[AVAILABLE DATA]

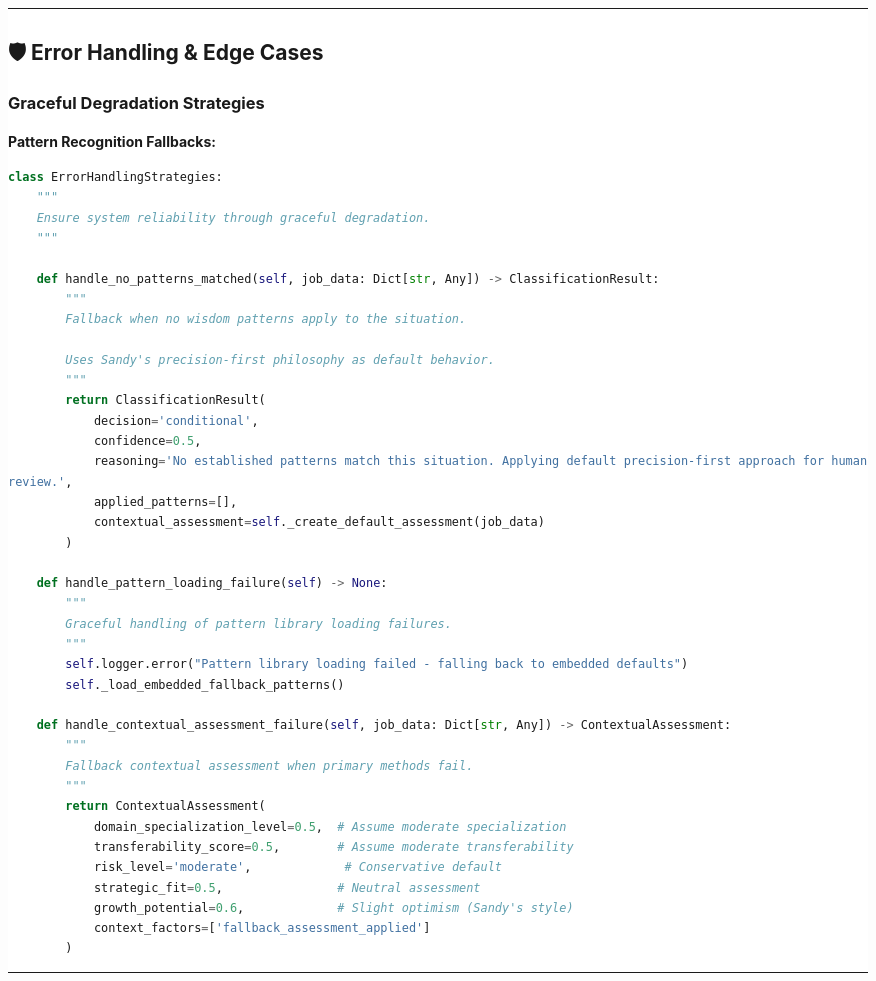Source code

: 
---

## 🛡️ Error Handling & Edge Cases

### Graceful Degradation Strategies

**Pattern Recognition Fallbacks:**
```python
class ErrorHandlingStrategies:
    """
    Ensure system reliability through graceful degradation.
    """
    
    def handle_no_patterns_matched(self, job_data: Dict[str, Any]) -> ClassificationResult:
        """
        Fallback when no wisdom patterns apply to the situation.
        
        Uses Sandy's precision-first philosophy as default behavior.
        """
        return ClassificationResult(
            decision='conditional',
            confidence=0.5,
            reasoning='No established patterns match this situation. Applying default precision-first approach for human review.',
            applied_patterns=[],
            contextual_assessment=self._create_default_assessment(job_data)
        )
    
    def handle_pattern_loading_failure(self) -> None:
        """
        Graceful handling of pattern library loading failures.
        """
        self.logger.error("Pattern library loading failed - falling back to embedded defaults")
        self._load_embedded_fallback_patterns()
    
    def handle_contextual_assessment_failure(self, job_data: Dict[str, Any]) -> ContextualAssessment:
        """
        Fallback contextual assessment when primary methods fail.
        """
        return ContextualAssessment(
            domain_specialization_level=0.5,  # Assume moderate specialization
            transferability_score=0.5,        # Assume moderate transferability  
            risk_level='moderate',             # Conservative default
            strategic_fit=0.5,                # Neutral assessment
            growth_potential=0.6,             # Slight optimism (Sandy's style)
            context_factors=['fallback_assessment_applied']
        )
```

---
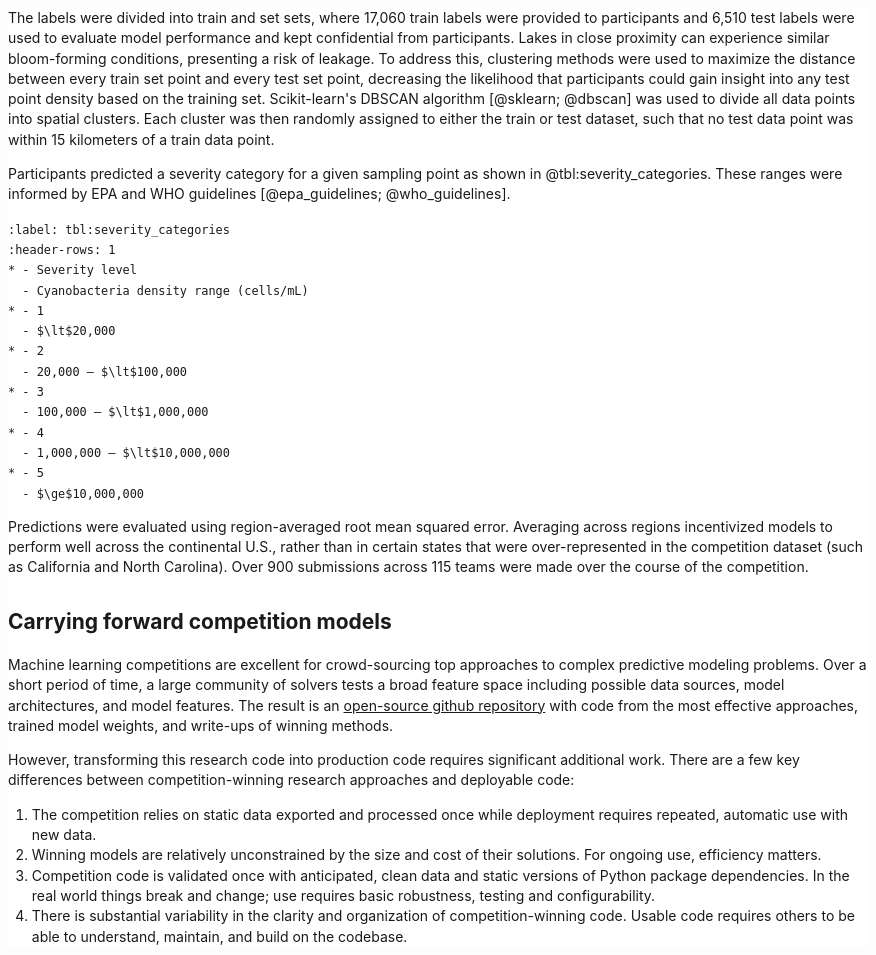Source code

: The labels were divided into train and set sets, where 17,060 train labels were provided to participants and 6,510 test labels were used to evaluate model performance and kept confidential from participants. Lakes in close proximity can experience similar bloom-forming conditions, presenting a risk of leakage. To address this, clustering methods were used to maximize the distance between every train set point and every test set point, decreasing the likelihood that participants could gain insight into any test point density based on the training set. Scikit-learn's DBSCAN algorithm [@sklearn; @dbscan] was used to divide all data points into spatial clusters. Each cluster was then randomly assigned to either the train or test dataset, such that no test data point was within 15 kilometers of a train data point.

Participants predicted a severity category for a given sampling point as shown in @tbl:severity_categories. These ranges were informed by EPA and WHO guidelines [@epa_guidelines; @who_guidelines].

```{list-table} Severity categories used in the Tick Tick Bloom competition
:label: tbl:severity_categories
:header-rows: 1
* - Severity level
  - Cyanobacteria density range (cells/mL)
* - 1
  - $\lt$20,000
* - 2
  - 20,000 – $\lt$100,000
* - 3
  - 100,000 – $\lt$1,000,000
* - 4
  - 1,000,000 – $\lt$10,000,000
* - 5
  - $\ge$10,000,000
```

Predictions were evaluated using region-averaged root mean squared error. Averaging across regions incentivized models to perform well across the continental U.S., rather than in certain states that were over-represented in the competition dataset (such as California and North Carolina). Over 900 submissions across 115 teams were made over the course of the competition.

## Carrying forward competition models

Machine learning competitions are excellent for crowd-sourcing top approaches to complex predictive modeling problems. Over a short period of time, a large community of solvers tests a broad feature space including possible data sources, model architectures, and model features. The result is an [open-source github repository](https://github.com/drivendataorg/tick-tick-bloom) with code from the most effective approaches, trained model weights, and write-ups of winning methods.

However, transforming this research code into production code requires significant additional work. There are a few key differences between competition-winning research approaches and deployable code:
1. The competition relies on static data exported and processed once while deployment requires repeated, automatic use with new data.
2. Winning models are relatively unconstrained by the size and cost of their solutions. For ongoing use, efficiency matters.
3. Competition code is validated once with anticipated, clean data and static versions of Python package dependencies. In the real world things break and change; use requires basic robustness, testing and configurability.
4. There is substantial variability in the clarity and organization of competition-winning code. Usable code requires others to be able to understand, maintain, and build on the codebase.


[^footnote-1]: @ttb_results
[^footnote-2]: The authors would like to thank Yang Xu, Andrew Wheeler, and Raphael Kimina, the Tick Tick Bloom competition winners whose modeling approaches provided the foundation for CyFi.
[^footnote-3]: The success of decision tree models in the Tick Tick Bloom competition is consistent with other DrivenData competitions where the task was point-based prediction from satellite imagery (i.e., estimating the [amount of water in snowpack](https://github.com/drivendataorg/snowcast-showdown) and estimating [levels of air pollution](https://github.com/drivendataorg/nasa-airathon/tree/main/pm25)).
[^footnote-4]: At the equator, a longitude value to 2 decimal degrees is only accurate to around a 1km distance [@decimal_degrees].
[^footnote-5]: CyFi did not use the remaining 3,258 points in the train set due to a lack of valid satellite data. In order to generate features, there must be at least one satellite image within 30 days prior to the sampling date where cloud pixels account for less than 5% of the pixels in the bounding box around the sampling point.
[^footnote-6]: CyFi did not produce cyanobacteria estimates for the remaining 1,155 points in the test set due to a lack of valid satellite data. In order to produce an estimate, there must be at least one satellite image within 30 days prior to the sampling date where cloud pixels account for less than 5% of the pixels in the bounding box around the sampling point.
[^footnote-7]: Alternatively, CyFi can be installed with conda (`conda install -c conda-forge cyfi`), which is recommended for M1 Mac users as of July 2024 due to a known issue with the pip installation of LightGBM.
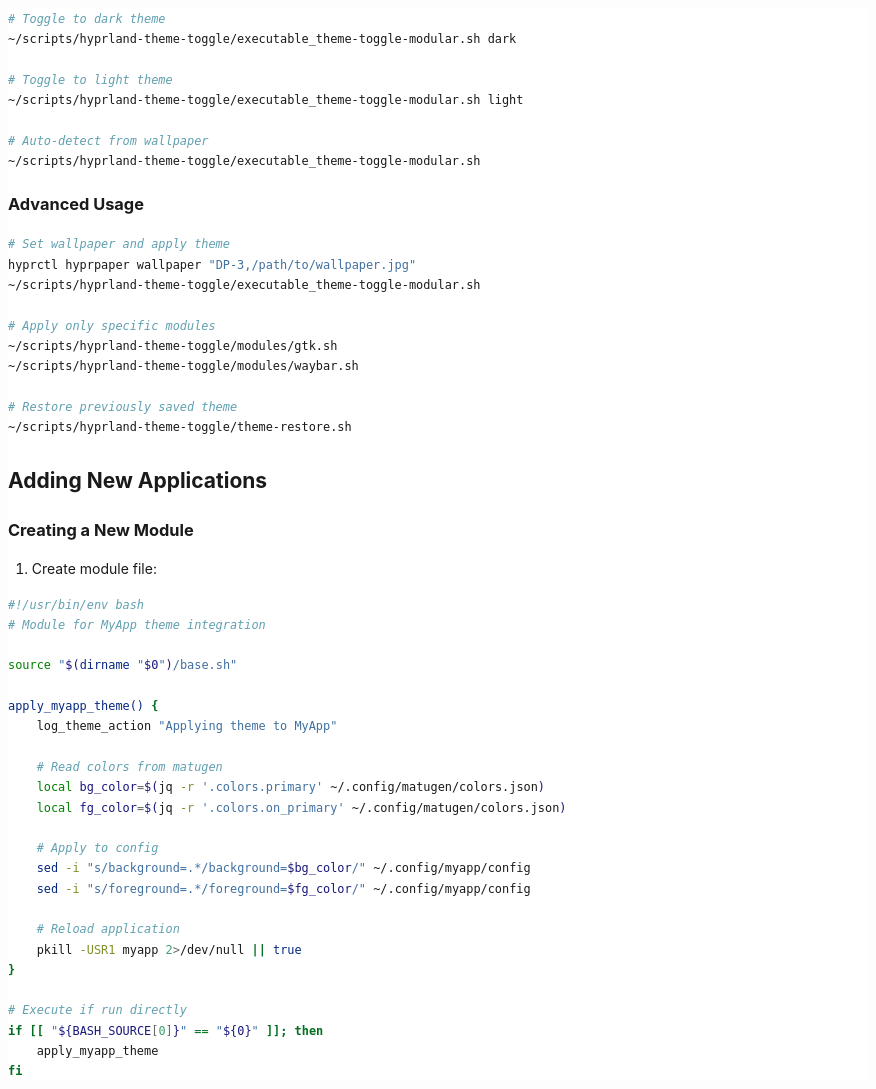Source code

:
 ```bash
# Toggle to dark theme
~/scripts/hyprland-theme-toggle/executable_theme-toggle-modular.sh dark

# Toggle to light theme
~/scripts/hyprland-theme-toggle/executable_theme-toggle-modular.sh light

# Auto-detect from wallpaper
~/scripts/hyprland-theme-toggle/executable_theme-toggle-modular.sh
```

### Advanced Usage

```bash
# Set wallpaper and apply theme
hyprctl hyprpaper wallpaper "DP-3,/path/to/wallpaper.jpg"
~/scripts/hyprland-theme-toggle/executable_theme-toggle-modular.sh

# Apply only specific modules
~/scripts/hyprland-theme-toggle/modules/gtk.sh
~/scripts/hyprland-theme-toggle/modules/waybar.sh

# Restore previously saved theme
~/scripts/hyprland-theme-toggle/theme-restore.sh
```

## Adding New Applications

### Creating a New Module

1. Create module file:
```bash
#!/usr/bin/env bash
# Module for MyApp theme integration

source "$(dirname "$0")/base.sh"

apply_myapp_theme() {
    log_theme_action "Applying theme to MyApp"
    
    # Read colors from matugen
    local bg_color=$(jq -r '.colors.primary' ~/.config/matugen/colors.json)
    local fg_color=$(jq -r '.colors.on_primary' ~/.config/matugen/colors.json)
    
    # Apply to config
    sed -i "s/background=.*/background=$bg_color/" ~/.config/myapp/config
    sed -i "s/foreground=.*/foreground=$fg_color/" ~/.config/myapp/config
    
    # Reload application
    pkill -USR1 myapp 2>/dev/null || true
}

# Execute if run directly
if [[ "${BASH_SOURCE[0]}" == "${0}" ]]; then
    apply_myapp_theme
fi
```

[/AVAILABLE DATA]

• WHAT YOU HAVE TO DO
Restate the records above word for word, without the pictures.

• ANSWER BELOW
Source code

: 
---

## 🛡️ Error Handling & Edge Cases

### Graceful Degradation Strategies

**Pattern Recognition Fallbacks:**
```python
class ErrorHandlingStrategies:
    """
    Ensure system reliability through graceful degradation.
    """
    
    def handle_no_patterns_matched(self, job_data: Dict[str, Any]) -> ClassificationResult:
        """
        Fallback when no wisdom patterns apply to the situation.
        
        Uses Sandy's precision-first philosophy as default behavior.
        """
        return ClassificationResult(
            decision='conditional',
            confidence=0.5,
            reasoning='No established patterns match this situation. Applying default precision-first approach for human review.',
            applied_patterns=[],
            contextual_assessment=self._create_default_assessment(job_data)
        )
    
    def handle_pattern_loading_failure(self) -> None:
        """
        Graceful handling of pattern library loading failures.
        """
        self.logger.error("Pattern library loading failed - falling back to embedded defaults")
        self._load_embedded_fallback_patterns()
    
    def handle_contextual_assessment_failure(self, job_data: Dict[str, Any]) -> ContextualAssessment:
        """
        Fallback contextual assessment when primary methods fail.
        """
        return ContextualAssessment(
            domain_specialization_level=0.5,  # Assume moderate specialization
            transferability_score=0.5,        # Assume moderate transferability  
            risk_level='moderate',             # Conservative default
            strategic_fit=0.5,                # Neutral assessment
            growth_potential=0.6,             # Slight optimism (Sandy's style)
            context_factors=['fallback_assessment_applied']
        )
```

---
Source code

: The labels were divided into train and set sets, where 17,060 train labels were provided to participants and 6,510 test labels were used to evaluate model performance and kept confidential from participants. Lakes in close proximity can experience similar bloom-forming conditions, presenting a risk of leakage. To address this, clustering methods were used to maximize the distance between every train set point and every test set point, decreasing the likelihood that participants could gain insight into any test point density based on the training set. Scikit-learn's DBSCAN algorithm [@sklearn; @dbscan] was used to divide all data points into spatial clusters. Each cluster was then randomly assigned to either the train or test dataset, such that no test data point was within 15 kilometers of a train data point.

Participants predicted a severity category for a given sampling point as shown in @tbl:severity_categories. These ranges were informed by EPA and WHO guidelines [@epa_guidelines; @who_guidelines].

```{list-table} Severity categories used in the Tick Tick Bloom competition
:label: tbl:severity_categories
:header-rows: 1
* - Severity level
  - Cyanobacteria density range (cells/mL)
* - 1
  - $\lt$20,000
* - 2
  - 20,000 – $\lt$100,000
* - 3
  - 100,000 – $\lt$1,000,000
* - 4
  - 1,000,000 – $\lt$10,000,000
* - 5
  - $\ge$10,000,000
```

Predictions were evaluated using region-averaged root mean squared error. Averaging across regions incentivized models to perform well across the continental U.S., rather than in certain states that were over-represented in the competition dataset (such as California and North Carolina). Over 900 submissions across 115 teams were made over the course of the competition.

## Carrying forward competition models

Machine learning competitions are excellent for crowd-sourcing top approaches to complex predictive modeling problems. Over a short period of time, a large community of solvers tests a broad feature space including possible data sources, model architectures, and model features. The result is an [open-source github repository](https://github.com/drivendataorg/tick-tick-bloom) with code from the most effective approaches, trained model weights, and write-ups of winning methods.

However, transforming this research code into production code requires significant additional work. There are a few key differences between competition-winning research approaches and deployable code:
1. The competition relies on static data exported and processed once while deployment requires repeated, automatic use with new data.
2. Winning models are relatively unconstrained by the size and cost of their solutions. For ongoing use, efficiency matters.
3. Competition code is validated once with anticipated, clean data and static versions of Python package dependencies. In the real world things break and change; use requires basic robustness, testing and configurability.
4. There is substantial variability in the clarity and organization of competition-winning code. Usable code requires others to be able to understand, maintain, and build on the codebase.


[^footnote-1]: @ttb_results
[^footnote-2]: The authors would like to thank Yang Xu, Andrew Wheeler, and Raphael Kimina, the Tick Tick Bloom competition winners whose modeling approaches provided the foundation for CyFi.
[^footnote-3]: The success of decision tree models in the Tick Tick Bloom competition is consistent with other DrivenData competitions where the task was point-based prediction from satellite imagery (i.e., estimating the [amount of water in snowpack](https://github.com/drivendataorg/snowcast-showdown) and estimating [levels of air pollution](https://github.com/drivendataorg/nasa-airathon/tree/main/pm25)).
[^footnote-4]: At the equator, a longitude value to 2 decimal degrees is only accurate to around a 1km distance [@decimal_degrees].
[^footnote-5]: CyFi did not use the remaining 3,258 points in the train set due to a lack of valid satellite data. In order to generate features, there must be at least one satellite image within 30 days prior to the sampling date where cloud pixels account for less than 5% of the pixels in the bounding box around the sampling point.
[^footnote-6]: CyFi did not produce cyanobacteria estimates for the remaining 1,155 points in the test set due to a lack of valid satellite data. In order to produce an estimate, there must be at least one satellite image within 30 days prior to the sampling date where cloud pixels account for less than 5% of the pixels in the bounding box around the sampling point.
[^footnote-7]: Alternatively, CyFi can be installed with conda (`conda install -c conda-forge cyfi`), which is recommended for M1 Mac users as of July 2024 due to a known issue with the pip installation of LightGBM.
Source code

:
 ```bash
# Toggle to dark theme
~/scripts/hyprland-theme-toggle/executable_theme-toggle-modular.sh dark

# Toggle to light theme
~/scripts/hyprland-theme-toggle/executable_theme-toggle-modular.sh light

# Auto-detect from wallpaper
~/scripts/hyprland-theme-toggle/executable_theme-toggle-modular.sh
```

### Advanced Usage

```bash
# Set wallpaper and apply theme
hyprctl hyprpaper wallpaper "DP-3,/path/to/wallpaper.jpg"
~/scripts/hyprland-theme-toggle/executable_theme-toggle-modular.sh

# Apply only specific modules
~/scripts/hyprland-theme-toggle/modules/gtk.sh
~/scripts/hyprland-theme-toggle/modules/waybar.sh

# Restore previously saved theme
~/scripts/hyprland-theme-toggle/theme-restore.sh
```

## Adding New Applications

### Creating a New Module

1. Create module file:
```bash
#!/usr/bin/env bash
# Module for MyApp theme integration

source "$(dirname "$0")/base.sh"

apply_myapp_theme() {
    log_theme_action "Applying theme to MyApp"
    
    # Read colors from matugen
    local bg_color=$(jq -r '.colors.primary' ~/.config/matugen/colors.json)
    local fg_color=$(jq -r '.colors.on_primary' ~/.config/matugen/colors.json)
    
    # Apply to config
    sed -i "s/background=.*/background=$bg_color/" ~/.config/myapp/config
    sed -i "s/foreground=.*/foreground=$fg_color/" ~/.config/myapp/config
    
    # Reload application
    pkill -USR1 myapp 2>/dev/null || true
}

# Execute if run directly
if [[ "${BASH_SOURCE[0]}" == "${0}" ]]; then
    apply_myapp_theme
fi
```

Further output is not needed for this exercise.